[DATA EXTRACT]
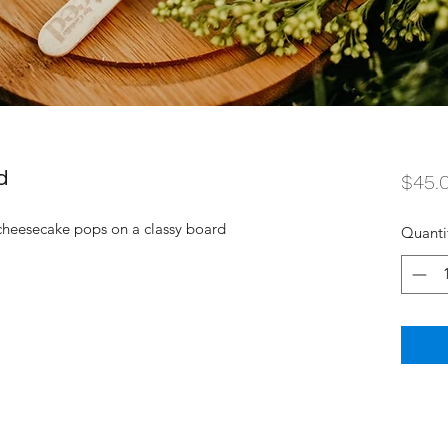
d
$45.
 cheesecake pops on a classy board
Quanti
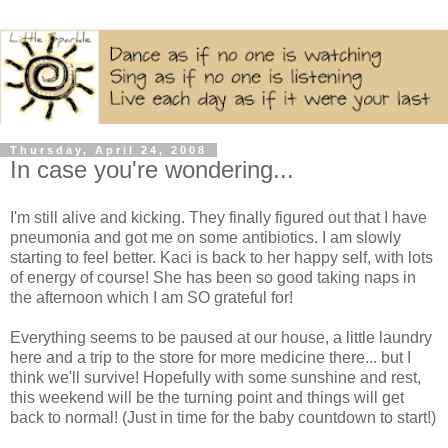
Thursday, April 24, 2008
In case you're wondering...
I'm still alive and kicking. They finally figured out that I have
pneumonia and got me on some antibiotics. I am slowly
starting to feel better. Kaci is back to her happy self, with lots
of energy of course! She has been so good taking naps in
the afternoon which I am SO grateful for!
Everything seems to be paused at our house, a little laundry
here and a trip to the store for more medicine there... but I
think we'll survive! Hopefully with some sunshine and rest,
this weekend will be the turning point and things will get
back to normal! (Just in time for the baby countdown to start!)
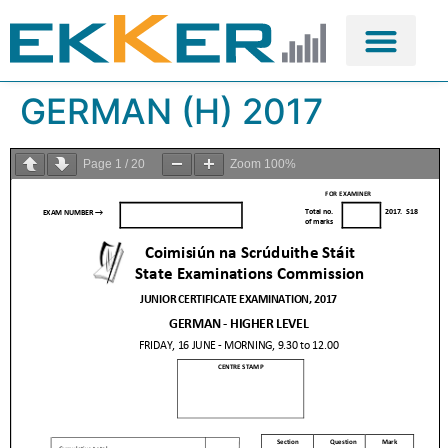
GERMAN (H) 2017
Page
1
/
20
Zoom
100%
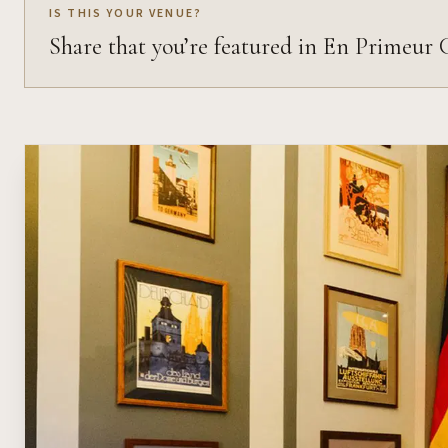
IS THIS YOUR VENUE?
Share that you’re featured in En Primeur 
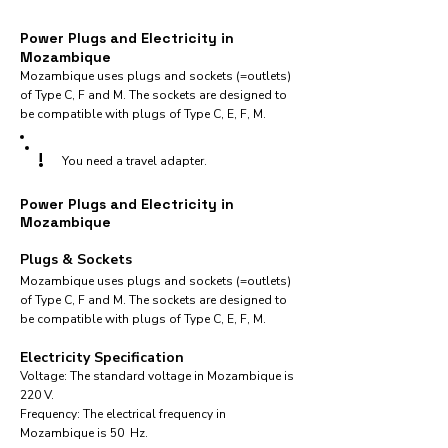
Power Plugs and Electricity in
Mozambique
Mozambique uses plugs and sockets (=outlets)
of Type C, F and M. The sockets are designed to
be compatible with plugs of Type C, E, F, M.
!
You need a travel adapter.
Power Plugs and Electricity in
Mozambique
Plugs & Sockets
Mozambique uses plugs and sockets (=outlets)
of Type C, F and M. The sockets are designed to
be compatible with plugs of Type C, E, F, M.
Electricity Specification
Voltage: The standard voltage in Mozambique is
220 V.
Frequency: The electrical frequency in
Mozambique is 50 Hz.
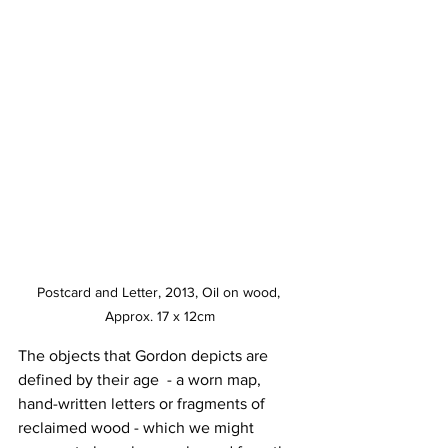
Postcard and Letter, 2013, Oil on wood, 
Approx. 17 x 12cm
The objects that Gordon depicts are 
defined by their age  - a worn map, 
hand-written letters or fragments of 
reclaimed wood - which we might 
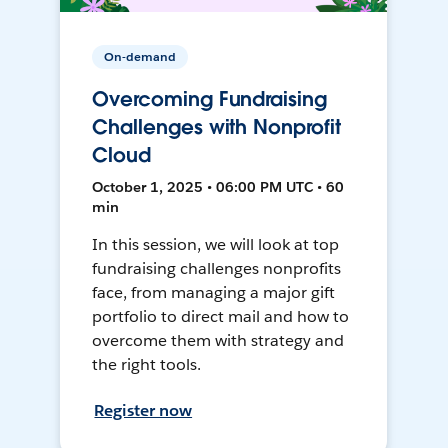
On-demand
Overcoming Fundraising
Challenges with Nonprofit
Cloud
October 1, 2025 • 06:00 PM UTC • 60
min
In this session, we will look at top
fundraising challenges nonprofits
face, from managing a major gift
portfolio to direct mail and how to
overcome them with strategy and
the right tools.
Register now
[/DATA EXTRACT]
With the pictures omitted, reproduce the data above exactly.

REPLY:
d
$45.
 cheesecake pops on a classy board
Quanti
Thursday, April 24, 2008
In case you're wondering...
I'm still alive and kicking. They finally figured out that I have
pneumonia and got me on some antibiotics. I am slowly
starting to feel better. Kaci is back to her happy self, with lots
of energy of course! She has been so good taking naps in
the afternoon which I am SO grateful for!
Everything seems to be paused at our house, a little laundry
here and a trip to the store for more medicine there... but I
think we'll survive! Hopefully with some sunshine and rest,
this weekend will be the turning point and things will get
back to normal! (Just in time for the baby countdown to start!)
GERMAN (H) 2017
Page
1
/
20
Zoom
100%
IS THIS YOUR VENUE?
Share that you’re featured in En Primeur 
Power Plugs and Electricity in
Mozambique
Mozambique uses plugs and sockets (=outlets)
of Type C, F and M. The sockets are designed to
be compatible with plugs of Type C, E, F, M.
!
You need a travel adapter.
Power Plugs and Electricity in
Mozambique
Plugs & Sockets
Mozambique uses plugs and sockets (=outlets)
of Type C, F and M. The sockets are designed to
be compatible with plugs of Type C, E, F, M.
Electricity Specification
Voltage: The standard voltage in Mozambique is
220 V.
Frequency: The electrical frequency in
Mozambique is 50 Hz.
Postcard and Letter, 2013, Oil on wood, 
Approx. 17 x 12cm
The objects that Gordon depicts are 
defined by their age  - a worn map, 
hand-written letters or fragments of 
reclaimed wood - which we might 
On-demand
Overcoming Fundraising
Challenges with Nonprofit
Cloud
October 1, 2025 • 06:00 PM UTC • 60
min
In this session, we will look at top
fundraising challenges nonprofits
face, from managing a major gift
portfolio to direct mail and how to
overcome them with strategy and
the right tools.
Register now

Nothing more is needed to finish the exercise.